▸ SUPPLIED MATERIAL:
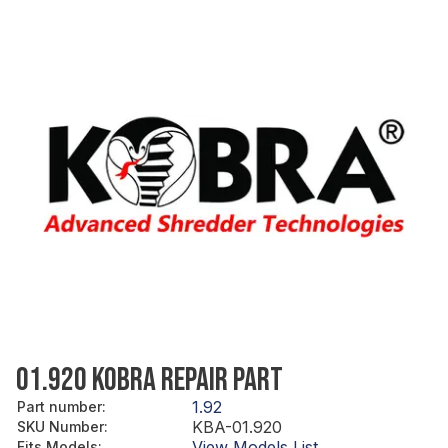
01.920 KOBRA REPAIR PART
1.92
Part number
:
KBA-01.920
SKU Number
:
View Models List
Fits Models
:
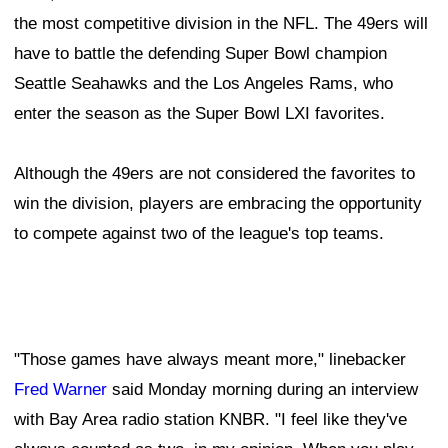
the most competitive division in the NFL. The 49ers will
have to battle the defending Super Bowl champion
Seattle Seahawks and the Los Angeles Rams, who
enter the season as the Super Bowl LXI favorites.
Although the 49ers are not considered the favorites to
win the division, players are embracing the opportunity
to compete against two of the league's top teams.
"Those games have always meant more," linebacker
Fred Warner
said Monday morning during an interview
with Bay Area radio station KNBR. "I feel like they've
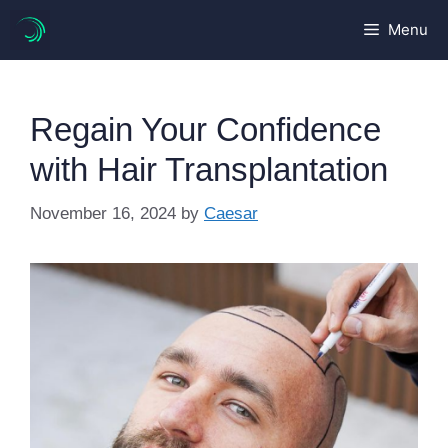
Skip
Menu
to
content
Regain Your Confidence
with Hair Transplantation
November 16, 2024
by
Caesar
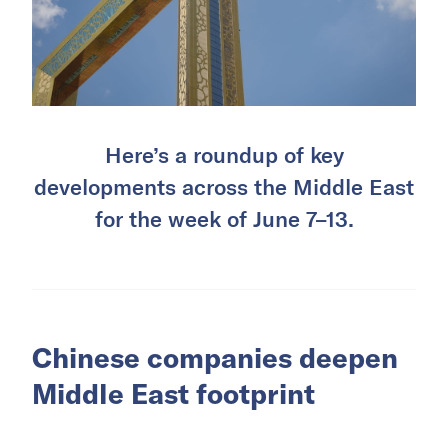
Here’s a roundup of key
developments across the Middle East
for the week of June 7–13.
Chinese companies deepen
Middle East footprint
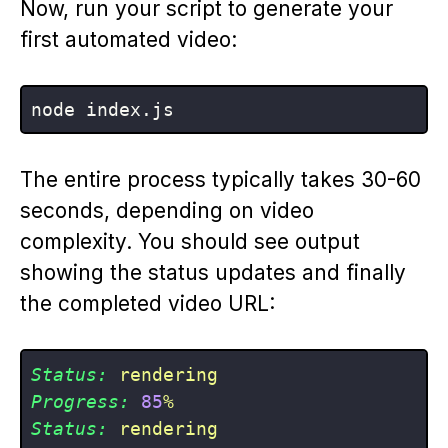
Now, run your script to generate your
first automated video:
The entire process typically takes 30-60
seconds, depending on video
complexity. You should see output
showing the status updates and finally
the completed video URL:
Status:
rendering
Progress:
85
%
Status:
rendering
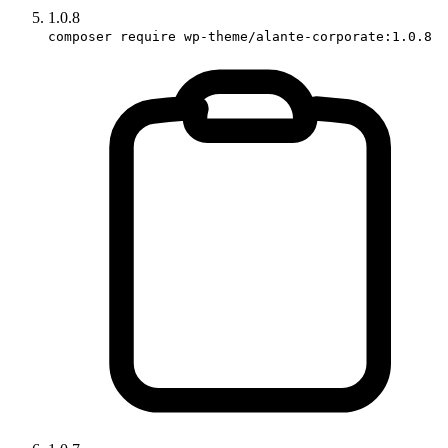
1.0.8
composer require wp-theme/alante-corporate:1.0.8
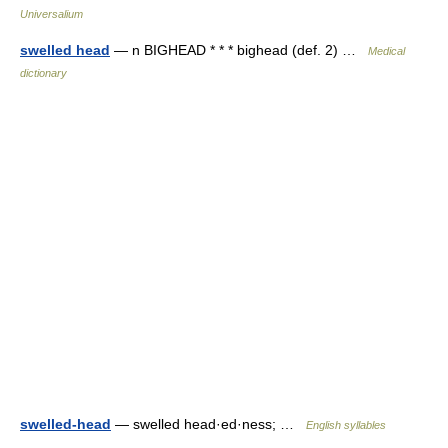
Universalium
swelled head
— n BIGHEAD * * * bighead (def. 2) …
Medical
dictionary
swelled-head
— swelled head·ed·ness; …
English syllables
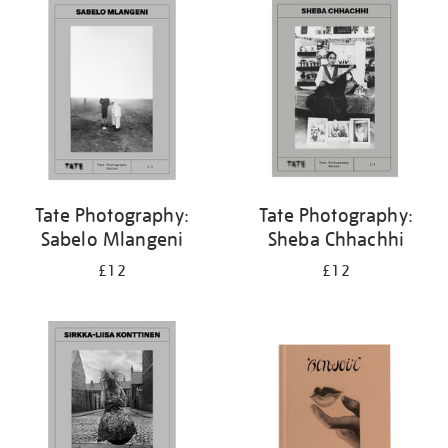
your
results
by:
Tate Photography:
Tate Photography:
Sabelo Mlangeni
Sheba Chhachhi
£12
£12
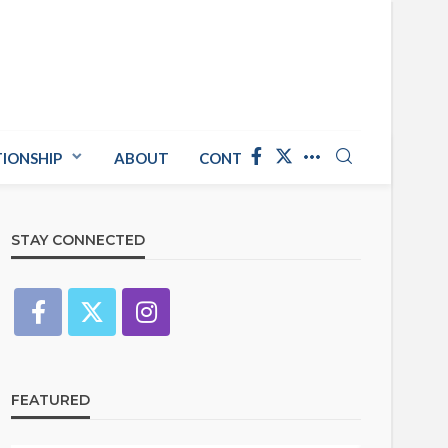
TIONSHIP
ABOUT
CONTACT US
STAY CONNECTED
FEATURED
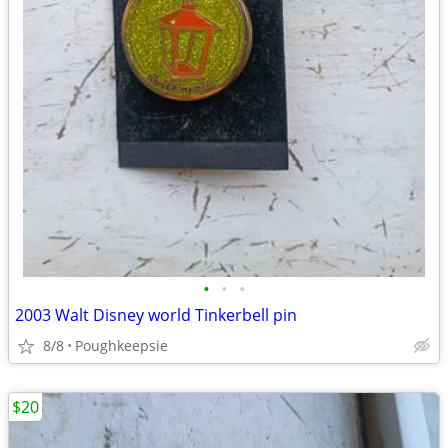
•
•
•
2003 Walt Disney world Tinkerbell pin
8/8
Poughkeepsie
$20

▸ EXERCISE REQUIREMENTS:
Pictures stay out of this copy; write out the entries above exactly.

▸ EXPECTED ANSWER:
01.920 KOBRA REPAIR PART
1.92
Part number
:
KBA-01.920
SKU Number
:
View Models List
Fits Models
:
the most competitive division in the NFL. The 49ers will
have to battle the defending Super Bowl champion
Seattle Seahawks and the Los Angeles Rams, who
enter the season as the Super Bowl LXI favorites.
Although the 49ers are not considered the favorites to
win the division, players are embracing the opportunity
to compete against two of the league's top teams.
"Those games have always meant more," linebacker
Fred Warner
said Monday morning during an interview
with Bay Area radio station KNBR. "I feel like they've
Skip
Menu
to
content
Regain Your Confidence
with Hair Transplantation
November 16, 2024
by
Caesar
Here’s a roundup of key
developments across the Middle East
for the week of June 7–13.
Chinese companies deepen
Middle East footprint
Now, run your script to generate your
first automated video:
The entire process typically takes 30-60
seconds, depending on video
complexity. You should see output
showing the status updates and finally
the completed video URL:
Status:
rendering
Progress:
85
%
Status:
rendering
1.0.8
composer require wp-theme/alante-corporate:1.0.8
Universalium
swelled head
— n BIGHEAD * * * bighead (def. 2) …
Medical
dictionary
swelled-head
— swelled head·ed·ness; …
English syllables
your
results
by:
Tate Photography:
Tate Photography:
Sabelo Mlangeni
Sheba Chhachhi
£12
£12
TIONSHIP
ABOUT
CONTACT US
STAY CONNECTED
FEATURED
•
•
•
2003 Walt Disney world Tinkerbell pin
8/8
Poughkeepsie
$20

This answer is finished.